The real savings aren't just dollars. At high volumes, the bottleneck shifts from cost to throughput. OpenAI rate-limits text-embedding-3-small at 5,000 RPM on most tiers. With adapter routing, you only consume 10% of that quota — effectively giving you 10× the headroom before hitting limits. For burst workloads like batch ingestion or real-time search, this can be the difference between queuing and serving.

Adapter victories on SQuAD

Cases where the adapter retrieves the correct answer but at least one other method fails — showing the value of cross-space translation.
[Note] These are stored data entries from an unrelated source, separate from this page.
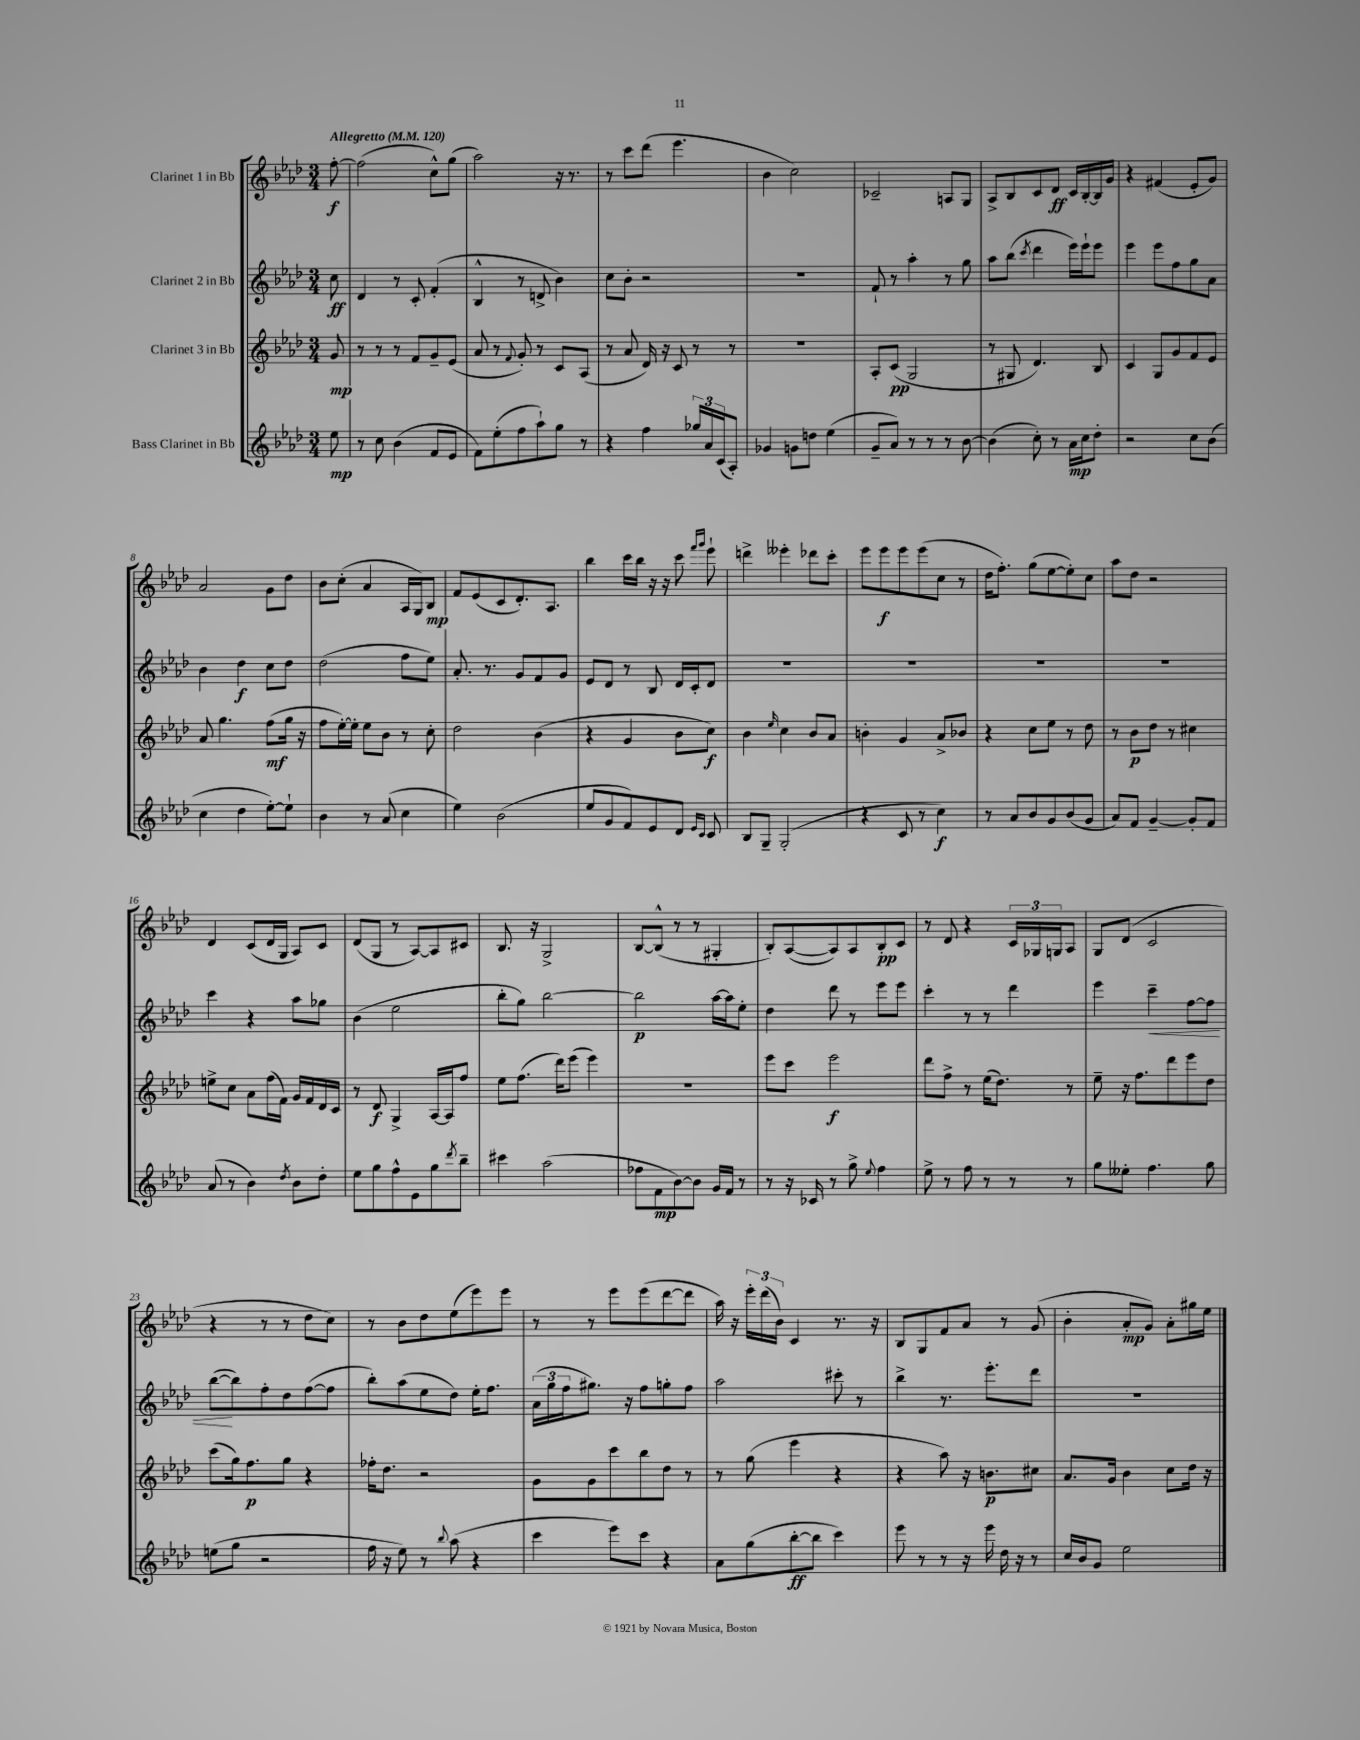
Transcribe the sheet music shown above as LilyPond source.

<<
\new StaffGroup <<
\new Staff = "s0" \with { instrumentName = "Clarinet 1 in Bb" } {
    \clef treble \key aes \major \numericTimeSignature \time 3/4 \partial 8 \tempo "Allegretto" 4 = 120
    f''8~-.\f |
    f''2( c''8-^) g''8( |
    aes''2) r16 r8. |
    r8 c'''8 des'''8( ees'''4. |
    bes'4 c''2) |
    ces'2-- a8 g8 |
    aes8-> bes8 c'8 des'8\ff c'16 bes16~-. bes16 g'16 |
    r4 fis'4( ees'8-. g'8) |
    aes'2 g'8 des''8 |
    bes'8 c''8-.( aes'4 aes16 g16) bes8\mp |
    f'8 ees'8( c'8 des'8.-.) aes8. |
    bes''4 c'''16 bes''16 r16 r16 c'''8 \grace { f'''16 g'''16 } ees'''8-! |
    d'''4-> eeses'''4-. des'''8 c'''8-. |
    ees'''8 ees'''8\f ees'''8 ees'''8( c''8 r8 |
    des''16 f''8.-.) g''8( ees''8~ ees''8-.) c''8 |
    aes''8 des''8 r2 |
    des'4 c'8( des'16 g16 aes8) c'8 |
    des'8( g8 r8 aes8~) aes8 cis'8 |
    bes8. r16 g2-> |
    bes8~ bes8-^( r8 r8 gis4-. |
    bes8-.) aes8~( aes8) aes8 bes8-.\pp c'8 |
    r8 des'8 r4 \tuplet 3/2 { c'16 ges16 g16 } aes8 |
    g8 des'8( c'2 |
    r4 r8 r8 des''8 c''8) |
    r8 bes'8 des''8 ees''8( ees'''8) ees'''8 |
    r8 r8 ees'''8 ees'''8( des'''8~ des'''8 |
    aes''16) r16 \tuplet 3/2 { ees'''16-. des'''16( bes'16) } c'4 r8. r16 |
    bes8 g8 f'8 aes'8 r8 g'8( |
    bes'4-. aes'8-.\mp g'8) aes'8-. gis''16 ees''16 \bar "|." |
}
\new Staff = "s1" \with { instrumentName = "Clarinet 2 in Bb" } {
    \clef treble \key aes \major \numericTimeSignature \time 3/4 \partial 8
    c''8\ff |
    des'4 r8 c'8-. f'4-.( |
    bes4-^ r8 d'8-> bes'4) |
    c''8 bes'8-. r2 |
    R2. |
    f'8-! r8 aes''4-. r8 g''8 |
    aes''8 bes''8( \acciaccatura { c'''8 } des'''4 ees'''16) ees'''16-! ees'''8 |
    ees'''4 ees'''8 f''8 g''8 aes'8 |
    bes'4 des''4\f c''8 des''8 |
    des''2( f''8 ees''8) |
    aes'8.-. r8. g'8 f'8 g'8 |
    ees'8 des'8 r8 bes8 des'16 c'16-. des'8 |
    R2. |
    R2. |
    R2. |
    R2. |
    c'''4 r4 aes''8 ges''8 |
    bes'4( ees''2 |
    bes''8-. g''8) bes''2~ |
    bes''2\p aes''16~ aes''16 ees''8-. |
    des''4 des'''8 r8 ees'''8 ees'''8 |
    c'''4-. r8 r8 des'''4 |
    ees'''4 c'''4--\< f''8~ f''8 |
    bes''8~\!( bes''8) f''8-. des''8 f''8~( f''8 |
    bes''8-.) aes''8( ees''8 des''8) ees''16-. f''8. |
    \tuplet 3/2 { aes'16( g''16 f''16 } gis''8.) r16 f''8 g''8-. f''8 |
    aes''2 cis'''8-. r8 |
    bes''4-> r8. ees'''8.-. des'''8 |
    R2. \bar "|." |
}
\new Staff = "s2" \with { instrumentName = "Clarinet 3 in Bb" } {
    \clef treble \key aes \major \numericTimeSignature \time 3/4 \partial 8
    g'8\mp |
    r8 r8 r8 f'8 g'8-- ees'8( |
    aes'8 r8 \appoggiatura { f'8 } g'8-.) r8 c'8 aes8( |
    r8 aes'8 des'16) r16 c'8 r8 r8 |
    R2. |
    aes8-. c'8\pp( g2 |
    r8 gis8 des'4.) bes8 |
    c'4 g8 g'8 f'8 ees'8 |
    aes'8 g''4. f''8\mf( g''16 r16 |
    f''8 ees''16~-.) ees''16-. ees''8 bes'8 r8 c''8-. |
    des''2 bes'4( |
    r4 g'4 bes'8 c''8\f) |
    bes'4 \grace { ees''16 } c''4 bes'8 aes'8 |
    b'4-. g'4 aes'8-> bes'8 |
    r4 c''8 ees''8 r8 des''8 |
    r8 bes'8\p des''8 r8 cis''4 |
    e''8-> c''8 aes'8 f''16( f'16) g'16 f'16 des'16 c'16 |
    r8 des'8\f g4-> aes16~ aes16 f''8 |
    ees''8 f''8.( des'''16) ees'''8( ees'''4) |
    R2. |
    ees'''8 c'''8 ees'''2\f |
    des'''8 f''8-> r8 ees''16( des''8.) r8 |
    ees''8-- r16 f''8. des'''8 ees'''8 des''8 |
    c'''8( g''16) f''8.\p g''8 r4 |
    fes''16-. des''8. r2 |
    g'8 g'8 c'''8 bes''8 des''8 r8 |
    r8 g''8( ees'''4 r4 |
    r4 aes''8) r16 b'8.\p cis''8 |
    aes'8. g'16 bes'4 c''8 des''16 r16 \bar "|." |
}
\new Staff = "s3" \with { instrumentName = "Bass Clarinet in Bb" } {
    \clef treble \key aes \major \numericTimeSignature \time 3/4 \partial 8
    ees''8\mp |
    r8 c''8 bes'4( f'8 ees'8 |
    f'8) ees''8-.( f''8 aes''8-!) g''8 r8 |
    r4 f''4 \tuplet 3/2 { ges''16 aes'16 c'16( } aes8-.) |
    ges'4 g'8 d''8 ees''4( |
    g'8-- aes'8) r8 r8 r8 bes'8~ |
    bes'4( c''8-.) r8 aes'16\mp c''16 des''8-. |
    r2 c''8 bes'8( |
    c''4 des''4 ees''8~-.) ees''8-! |
    bes'4 r8 aes'8( c''4 |
    ees''4) bes'2( |
    ees''8 g'8 f'8) ees'8 des'8 \grace { ees'16 c'16 } c'8 |
    bes8 g8-- g2-.( |
    r4 c'8 r8 c''4\f) |
    r8 aes'8 bes'8 g'8 bes'8( g'8 |
    aes'8) f'8 g'4~-- g'8-. f'8 |
    aes'8( r8 bes'4) \acciaccatura { des''8 } bes'8 des''8-. |
    ees''8 g''8 f''8-^ ees'8 g''8 \acciaccatura { des'''8 } bes''8-- |
    cis'''4 aes''2( |
    fes''8 f'8\mp bes'8~) bes'8 g'16 f'16 r8 |
    r8 r16 ces'16 r8 g''8-> \appoggiatura { ees''8 } f''4 |
    ees''8-> r8 f''8 r8 r8 r8 |
    g''8 eeses''8-. f''4. g''8 |
    e''8( g''8 r2 |
    f''16 r16 ees''8) r8 \appoggiatura { bes''8 } aes''8( r4 |
    c'''4 ees'''8) c'''8 r4 |
    aes'8 g''8( bes''8~-.\ff bes''8 c'''4) |
    ees'''8 r8 r8 r16 ees'''16 des''16 r16 r8 |
    c''16 bes'16 g'8 ees''2 \bar "|." |
}
>>
>>
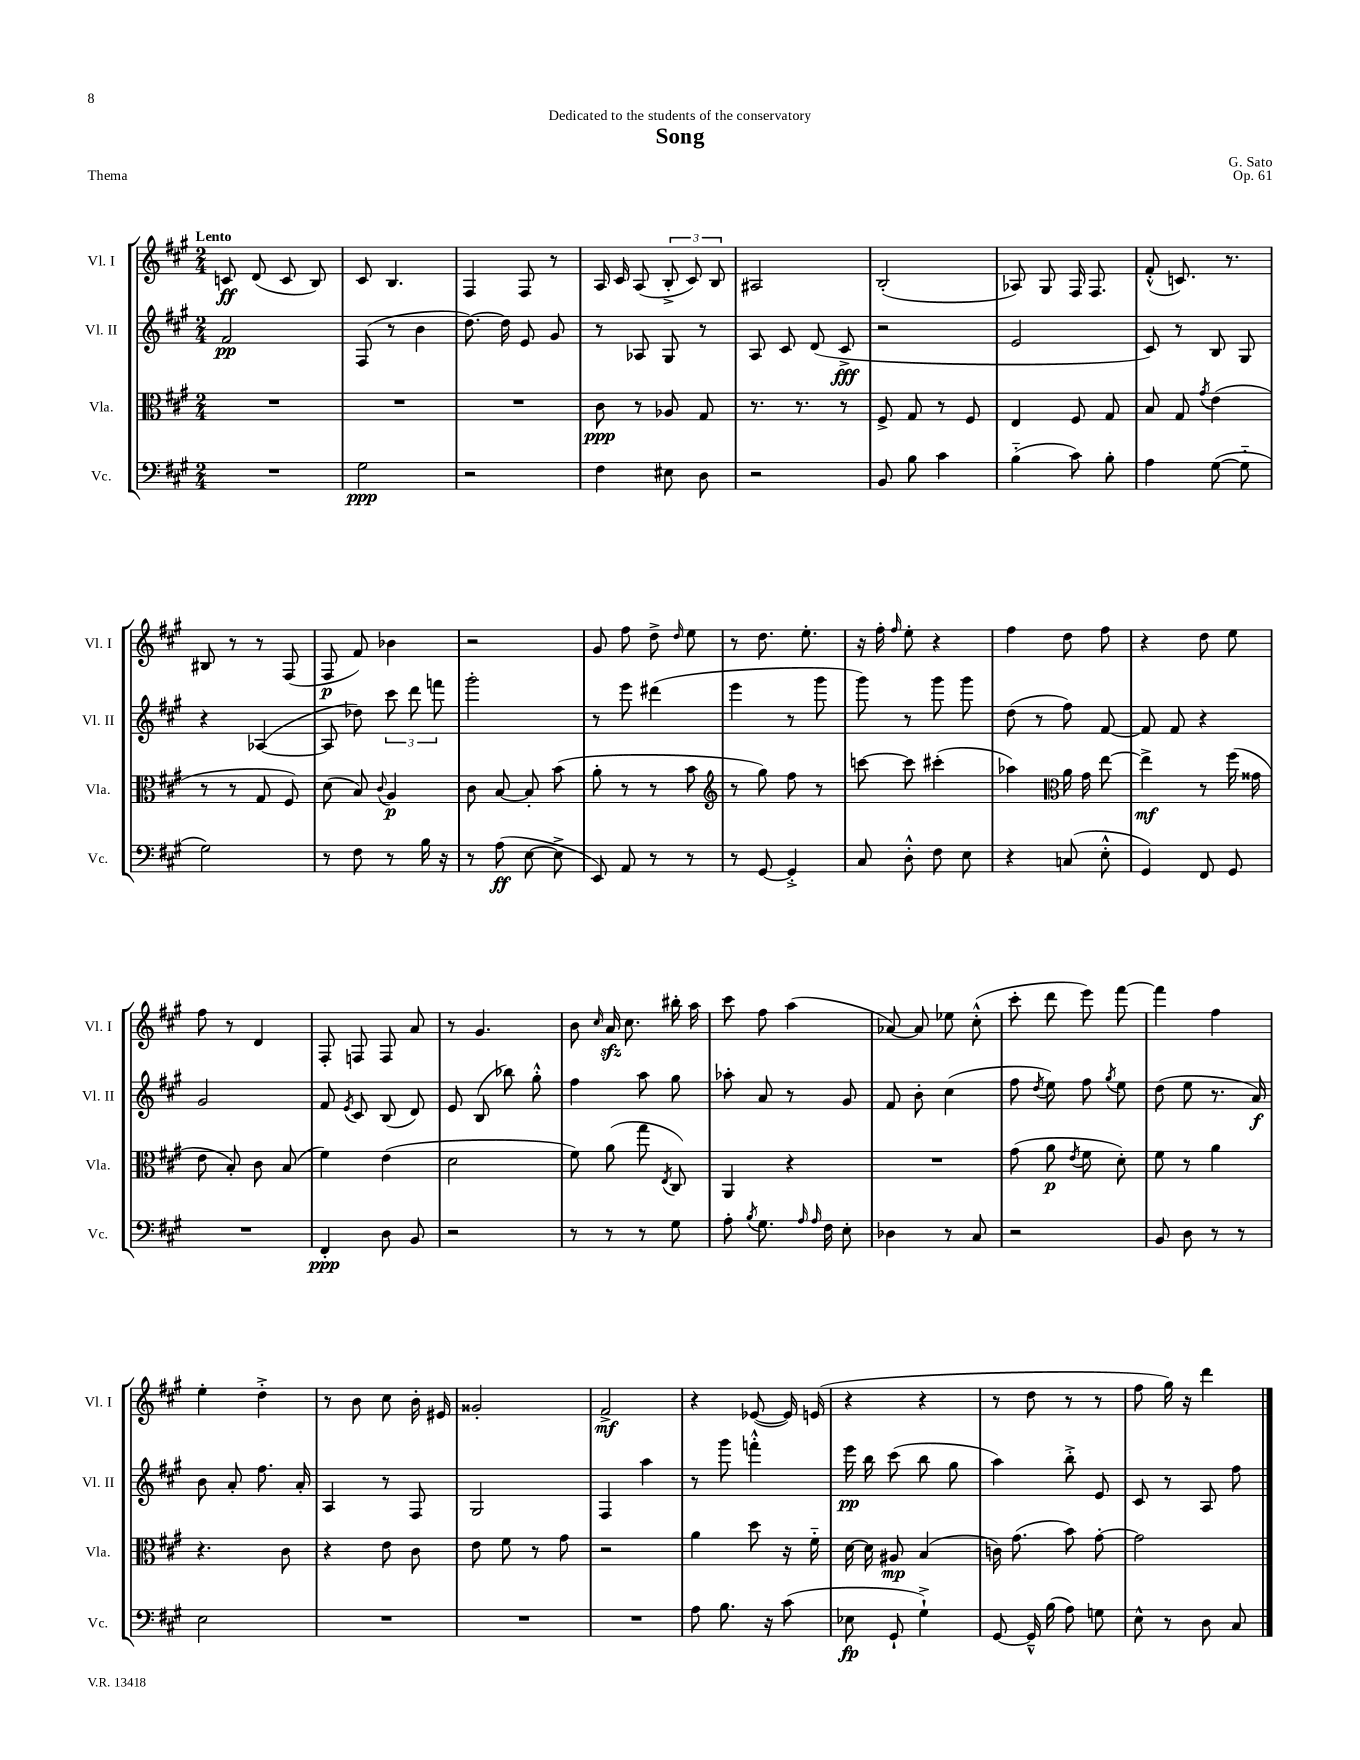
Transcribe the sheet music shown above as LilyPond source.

\header { title = "Song" composer = "G. Sato" dedication = "Dedicated to the students of the conservatory" opus = "Op. 61" piece = "Thema" }
<<
\new StaffGroup <<
\new Staff = "s0" \with { instrumentName = "Vl. I" shortInstrumentName = "Vl. I" } {
    \clef treble \key a \major \numericTimeSignature \time 2/4 \tempo "Lento"
    \autoBeamOff c'8\ff d'8( c'8 b8) |
    cis'8 b4. |
    fis4 fis8 r8 |
    a16 cis'16 a8( \tuplet 3/2 { b8-.-> cis'8) b8 } |
    ais2 |
    b2-.( |
    aes8) gis8 fis16 fis8. |
    fis'8-.-^( c'8.) r8. |
    bis8 r8 r8 fis8( |
    fis8\p fis'8) bes'4 |
    r2 |
    gis'8 fis''8 d''8-> \grace { d''16 } e''8 |
    r8 d''8. e''8.-. |
    r16 fis''16-. \grace { fis''16 } e''8-. r4 |
    fis''4 d''8 fis''8 |
    r4 d''8 e''8 |
    fis''8 r8 d'4 |
    fis8-. f8 f8 a'8 |
    r8 gis'4. |
    b'8 \grace { cis''16 } a'16\sfz cis''8. bis''16-. a''16 |
    cis'''8 fis''8 a''4( |
    aes'8~) aes'8 ees''8 cis''8-.-^( |
    cis'''8-. d'''8 e'''8) fis'''8~ |
    fis'''4 fis''4 |
    e''4-. d''4-.-> |
    r8 b'8 cis''8 b'16-. eis'16 |
    gisis'2-. |
    fis'2->\mf |
    r4 ees'8~( ees'16) e'16( |
    r4 r4 |
    r8 d''8 r8 r8 |
    fis''8 gis''16) r16 d'''4 \bar "|." |
}
\new Staff = "s1" \with { instrumentName = "Vl. II" shortInstrumentName = "Vl. II" } {
    \clef treble \key a \major \numericTimeSignature \time 2/4
    \autoBeamOff fis'2\pp |
    fis8( r8 b'4 |
    d''8.~) d''16 e'8 gis'8 |
    r8 aes8 gis8 r8 |
    a8 cis'8 d'8( cis'8->\fff |
    r2 |
    e'2 |
    cis'8) r8 b8 gis8 |
    r4 aes4~( |
    aes8 des''8) \tuplet 3/2 { cis'''8 d'''8 f'''8 } |
    gis'''2-. |
    r8 e'''8 dis'''4( |
    e'''4 r8 gis'''8 |
    gis'''8) r8 gis'''8 gis'''8 |
    d''8( r8 fis''8) fis'8~ |
    fis'8 fis'8 r4 |
    gis'2 |
    fis'8 \acciaccatura { e'8 } cis'8 b8( d'8) |
    e'8 b8( bes''8) gis''8-.-^ |
    fis''4 a''8 gis''8 |
    aes''8-. a'8 r8 gis'8 |
    fis'8 b'8-. cis''4( |
    fis''8 \acciaccatura { d''8 } e''8) fis''8 \acciaccatura { gis''8 } e''8 |
    d''8( e''8 r8. a'16\f) |
    b'8 a'8-. fis''8. a'16-. |
    a4 r8 fis8 |
    gis2 |
    fis4 a''4 |
    r8 gis'''8 f'''4-.-^ |
    e'''16\pp b''16 cis'''8( b''8 gis''8 |
    a''4) b''8-.-> e'8 |
    cis'8 r8 a8 fis''8 \bar "|." |
}
\new Staff = "s2" \with { instrumentName = "Vla." shortInstrumentName = "Vla." } {
    \clef alto \key a \major \numericTimeSignature \time 2/4
    \autoBeamOff R2 |
    R2 |
    R2 |
    cis'8\ppp r8 aes8 gis8 |
    r8. r8. r8 |
    fis8-> gis8 r8 fis8 |
    e4 fis8 gis8 |
    b8 gis8 \acciaccatura { gis'8 } e'4( |
    r8 r8 gis8 fis8) |
    d'8( b8) \appoggiatura { cis'8 } a4\p |
    cis'8 b8~ b8-. b'8( |
    a'8-. r8 r8 b'8 |
    \clef treble r8 gis''8) fis''8 r8 |
    c'''8~ c'''8 cis'''4-.( |
    aes''4) \clef alto a'16 gis'16 e''8~ |
    e''4->\mf r8 fis''16( gisis'16 |
    e'8 b8-.) cis'8 b8( |
    fis'4) e'4( |
    d'2 |
    fis'8) a'8( gis''8 \acciaccatura { e8 } cis8) |
    a,4 r4 |
    R2 |
    gis'8( a'8\p \acciaccatura { e'8 } fis'8 d'8-.) |
    fis'8 r8 a'4 |
    r4. cis'8 |
    r4 e'8 cis'8 |
    e'8 fis'8 r8 gis'8 |
    r2 |
    a'4 d''8 r16 fis'16-_ |
    d'16~ d'16 ais8\mp b4( |
    c'16) gis'8.( b'8) gis'8~-. |
    gis'2 \bar "|." |
}
\new Staff = "s3" \with { instrumentName = "Vc." shortInstrumentName = "Vc." } {
    \clef bass \key a \major \numericTimeSignature \time 2/4
    \autoBeamOff R2 |
    gis2\ppp |
    r2 |
    fis4 eis8 d8 |
    r2 |
    b,8 b8 cis'4 |
    b4-_( cis'8) b8-. |
    a4 gis8~( gis8-_ |
    gis2) |
    r8 fis8 r8 b16 r16 |
    r8 a8\ff( e8~ e8-> |
    e,8) a,8 r8 r8 |
    r8 gis,8~ gis,4-.-> |
    cis8 d8-.-^ fis8 e8 |
    r4 c8( e8-.-^ |
    gis,4) fis,8 gis,8 |
    R2 |
    fis,4-.\ppp d8 b,8 |
    r2 |
    r8 r8 r8 gis8 |
    a8-. \acciaccatura { b8 } gis8. \grace { a16 a16 } fis16 e8-. |
    des4 r8 cis8 |
    r2 |
    b,8 d8 r8 r8 |
    e2 |
    R2 |
    R2 |
    R2 |
    a8 b8. r16 cis'8( |
    ees8\fp gis,8-! gis4-!->) |
    gis,8~ gis,16---^ b16( a8) g8 |
    e8-^ r8 d8 cis8 \bar "|." |
}
>>
>>
\layout { \context { \Score \remove "Bar_number_engraver" } }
How large in square feet is the LaFortune Center at Notre Dame?
True answer: 83,000 square feet
Adapter → OpenAI
83,000 square feet ✓
Adapter → Adapter
83,000 square feet ✓
OpenAI → OpenAI
LaFortune Student Center ✗
Matched entity but wrong fact
ST base
LaFortune Student Center ✗
Same failure mode
Which hall at Notre Dame contains the current College of Science?
True answer: Jordan Hall of Science
Adapter → OpenAI
Jordan Hall of Science ✓
Adapter → Adapter
Jordan Hall of Science ✓
OpenAI → OpenAI
the College of Science ✗
Semantic match, wrong answer
ST base
University of Notre Dame ✗
Too generic
Which prize does the Architecture School at Notre Dame give out?
True answer: Driehaus Architecture Prize
Adapter → OpenAI
Driehaus Architecture Prize ✓
OpenAI → OpenAI
Driehaus Architecture Prize ✓
ST base
Notre Dame cathedral ✗
Wrong entity entirely
What type of degree is an M.Div.?
True answer: Master of Divinity
Adapter → OpenAI
Master of Divinity ✓
OpenAI → OpenAI
Master of Divinity ✓
ST base
master's degrees ✗
Close but too vague

How we ran this evaluation

Evaluation pipeline

We evaluate embedding adapters on a factual Q&A retrieval task using the Stanford Question Answering Dataset (SQuAD).

  1. Dataset: 10,000 question–answer pairs from SQuAD v1.1 train[:10000], sourced from Wikipedia articles.
  2. Quality filtering: Each pair is scored with adapter.score_source() on both the question and answer embeddings. Only pairs where both scores ≥ 0.99 are retained (8,997 pairs, 90% pass rate).
  3. Corpus: The 8,997 filtered answers form the retrieval corpus. Each is embedded once per method.
  4. Query: Questions are embedded with each method. We retrieve the top-K nearest answers by cosine similarity and check if the true answer is present.
  5. Methods: Four retrieval configurations are compared: Adapter→Adapter (ST source, adapter-translated answers, adapter-translated questions), Adapter→OpenAI (adapter questions querying true OpenAI answer embeddings), OpenAI→OpenAI (native API embeddings for both), ST base→ST base (raw MiniLM for both).
  6. Embedding times: Adapter answers: 4.35s, OpenAI answers: 118.12s, ST base answers: 2.53s — the adapter is 27× faster than the API while achieving 93% of its retrieval quality.